(PAGE TEXT)
-.-.-
GermEval 2019 Task 1 -- Shared task on hierarchical classification of blurbs

Organized by Raly - Current server time: Jan. 18, 2021, 8:23 a.m. UTC


Evaluation Test Set
June 1, 2019, midnight UTC


Post Evaluation
July 28, 2019, noon UTC


Competition Ends

Shared Task on Hierarchical Classification of Blurbs

The test labels can now be found under the Files tab in the Participate section.

Please note the extended system submission deadline (July 27nd, 2019) and the extended paper deadline (August 7th, 2019)

Results for the test-phase are available here.

Please note that we still accept system description papers which have systems submitted in the post-evaluation phase. These system submissions will be clearly distinguished from systems submitted in the test-phase and the paper should clearly indicate that the results were produced after the final submission deadline.

Hierarchical multi-label classification (HMC) of Blurbs is the task of classifying multiple labels for a short descriptive text, where each label is part of an underlying hierarchy of categories. The increasing amount of available digital documents and the need for more and finer grained categories calls for a new, more robust and sophisticated text classification methods. Large datasets often incorporate a hierarchy for which can be used to categorize information of documents on different levels of specificity. The traditional multi-class text classifcation approach is thoroughly researched, however, with the increase of available data and the necessity of more specific hierarchies and since traditional approaches fail to generalize adequately, the need for more robust and sophisticated classification methods increases.

With this task we aim to foster research within this context. This task is focusing on classifying German books into their respective hierarchically structured writing genres using short advertisement texts (Blurbs) and further meta information such as author, page number, release date, etc.
-.-.-
(LIST OF TASKS)
1 - According to the shared task page, what is the extended paper deadline?
2 - In two sentences, summarize the shared task page.
3 - From the shared task page, retype the passage from "Post Evaluation" up to and including "the Participate section.".
None of the lines after the shared task page are needed here.

(ENTRIES SHOWN)
-.-.-
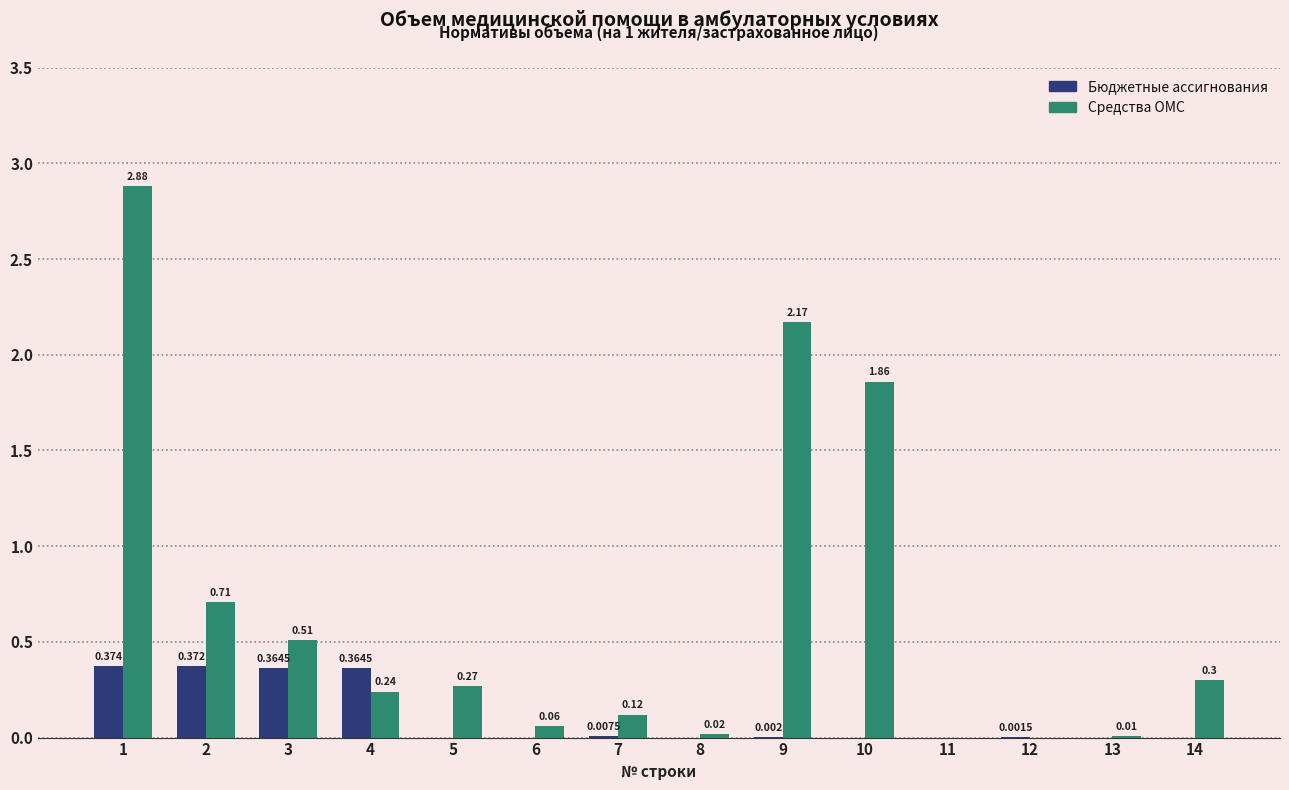

Are the bars grouped side by side (vs. stacked)?

Yes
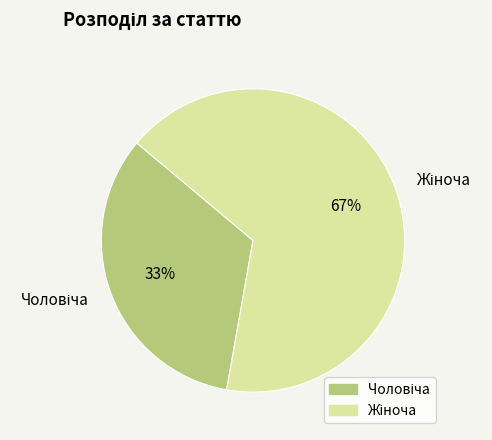

Is there a majority slice in this chart?

Yes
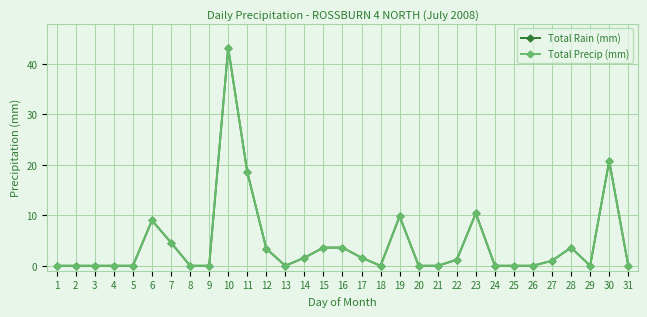

Which series has the largest range (max minus min)?

Total Rain (mm)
-.-.-
(WRITTEN ANSWERS)
1 - August 7th, 2019.

2 - Hierarchical multi-label classification of blurbs assigns multiple labels to a short descriptive text, with each label belonging to an underlying hierarchy of categories. The shared task focuses on sorting German books into their hierarchically structured writing genres using blurbs and further meta information such as author, page number, and release date.

3 -
Post Evaluation
July 28, 2019, noon UTC


Competition Ends

Shared Task on Hierarchical Classification of Blurbs

The test labels can now be found under the Files tab in the Participate section.